In summary, the advantages of PEAO lie in its strong global search capability, high convergence stability, and robust ability to escape local optima. The parallel strategy allows multiple subpopulations to independently explore different regions of the search space, effectively preventing premature convergence to local optima. The multi-strategy communication mechanism, which includes best replacement, mean-best replacement, and cyclic-best replacement, enhances the efficiency of information exchange and cooperation among subpopulations, resulting in more consistent convergence performance on complex optimization problems. In addition, the introduction of the Lévy flight strategy enables random long-distance jumps, maintaining a good balance between exploration and exploitation in high-dimensional spaces. Nevertheless, PEAO also exhibits certain limitations, such as longer runtime and higher computational complexity. Compared with the original EAO, the runtime of PEAO increases mainly due to the integration of the parallel strategy, multi-strategy communication mechanism, and Lévy flight mechanism, which collectively add to the computational overhead per iteration.

In practice, this intelligent diagnostic system, based on efficient hyperparameter optimization, reduces reliance on expert experience and lowers the technical barriers and costs for deploying AI models in regions with scarce medical resources or small-scale healthcare institutions (tiny industries, such as local hospitals and primary clinics).

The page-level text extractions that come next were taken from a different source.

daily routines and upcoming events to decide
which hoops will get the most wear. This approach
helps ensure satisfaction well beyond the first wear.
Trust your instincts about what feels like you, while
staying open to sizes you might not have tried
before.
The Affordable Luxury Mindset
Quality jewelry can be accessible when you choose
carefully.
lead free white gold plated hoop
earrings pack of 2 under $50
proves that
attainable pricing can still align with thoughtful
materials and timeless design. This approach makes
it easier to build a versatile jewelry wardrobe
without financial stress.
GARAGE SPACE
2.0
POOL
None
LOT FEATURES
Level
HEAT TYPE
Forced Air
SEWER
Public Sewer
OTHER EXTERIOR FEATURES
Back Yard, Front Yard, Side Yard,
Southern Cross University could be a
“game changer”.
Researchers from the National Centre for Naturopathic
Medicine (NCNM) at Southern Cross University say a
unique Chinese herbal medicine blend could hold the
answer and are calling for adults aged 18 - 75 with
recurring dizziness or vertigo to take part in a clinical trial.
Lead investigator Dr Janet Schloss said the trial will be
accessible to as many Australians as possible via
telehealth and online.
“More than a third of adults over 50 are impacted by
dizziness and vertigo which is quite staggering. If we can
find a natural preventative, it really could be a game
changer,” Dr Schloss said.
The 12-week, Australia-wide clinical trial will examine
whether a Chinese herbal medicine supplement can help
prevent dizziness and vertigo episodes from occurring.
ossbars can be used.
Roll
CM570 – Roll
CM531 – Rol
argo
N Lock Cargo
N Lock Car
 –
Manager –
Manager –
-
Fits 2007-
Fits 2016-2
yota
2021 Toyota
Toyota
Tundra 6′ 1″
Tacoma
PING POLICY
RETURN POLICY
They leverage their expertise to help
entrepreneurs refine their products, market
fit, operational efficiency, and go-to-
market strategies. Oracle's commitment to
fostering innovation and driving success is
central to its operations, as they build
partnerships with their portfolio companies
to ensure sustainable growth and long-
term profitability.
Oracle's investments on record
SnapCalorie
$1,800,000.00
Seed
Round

Furthermore, as a universal optimization framework, PEAO can be applied to other practical problems such as manufacturing quality inspection, production scheduling optimization for small enterprises, and energy consumption prediction, offering low-cost, high-efficiency intelligent optimization solutions for resource-constrained industries.

Future work may explore the following directions: first, extending PEAO to a multi-objective optimization framework that simultaneously considers multiple conflicting performance criteria (e.g., accuracy, training time, and model complexity) to improve overall balance and robustness; second, applying PEAO to hyperparameter optimization challenges in other critical fields beyond the medical and health sector; third, incorporating explainable AI (XAI) components to interpret the decision-making process of the optimized model, thereby enhancing its transparency and clinical acceptability for medical diagnosis.